You can go home again. If your home is Cleveland.
Mike Brown and his family had already decided to move out of Los Angeles and go back to Cleveland before the opportunity to coach the Cavaliers fell in his lap, but now he has a job to go back to. The Cavaliers made it official and announced Brown as their coach early Wednesday morning.
“I am more than excited about Mike Brown’s return to the Cleveland Cavaliers,” said Cavaliers owner Dan Gilbert in a released statement. “Mike has done nothing but win in this league since he was a first-year assistant many years ago. He is going to instill a much-needed defensive-first philosophy in our young and talented team that is going to serve as our foundation and identity as we continue down the path of building the kind of franchise that competes at a championship level for many years to come.”
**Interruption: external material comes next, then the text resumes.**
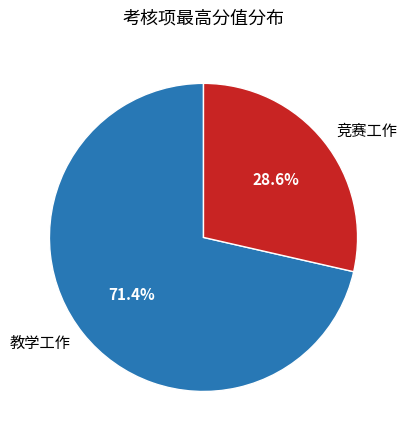

How many segments does this pie chart have?

2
Gilbert was frustrated with the lack of defense the young Cavaliers played under Byron Scott (they finished 26th in the league in defensive efficiency) and that combined with the way he seemed to lose the team at the end of the season did him in.
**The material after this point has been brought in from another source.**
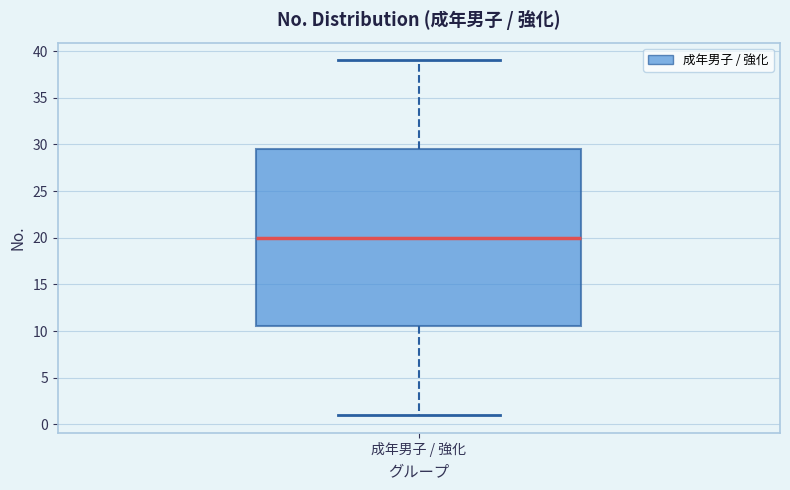

Where does the lower whisker of the box for 成年男子 / 強化 end on the y-axis? The values are not printed on the chart, so give them approximately, as read against the axis.

1.0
Brown has a five-year, $20 million contract, although the last year of that reportedly can be bought out cheaply. Expect the Cavaliers to force him to hire an offensive-minded assistant coach to run that end of the court for the team, putting in something a little more innovative than what Brown falls back on.
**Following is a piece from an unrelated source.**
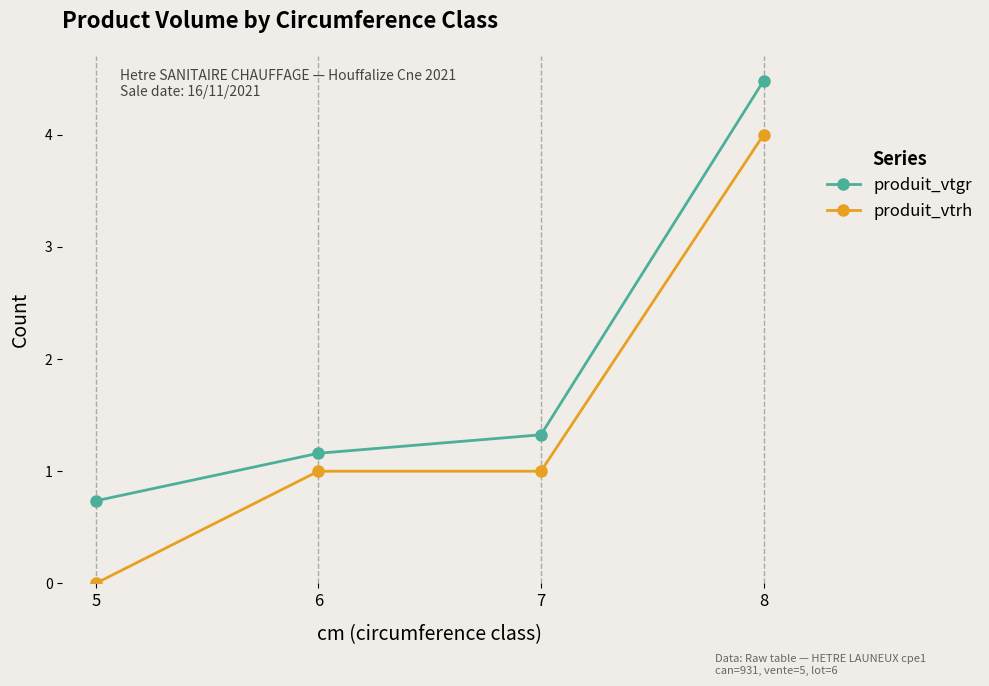

How many data points in produit_vtgr are above 1?

3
One side question is how much this impacts the fate of Mike D’Antoni — the Lakers owed $8 million over the next two seasons to Brown but now likely owe little if anything to him (depends on the wording of the contract but the league does not allow coaches to double-dip in these instances, the Lakers likely just owe the difference between the deals). One of the reasons D’Antoni was considered safe is the Lakers didn’t want to fire him and be paying three coaches at once. But now with Brown basically off the books, the Lakers have less financial reason to hang on to D’Antoni. I do not think this means they fire him (unless Dwight Howard plays that card during contract negotiations, and he is already trying to shake a coach killer reputation so don’t bet on it) but I think D’Antoni’s leash just got a lot shorter.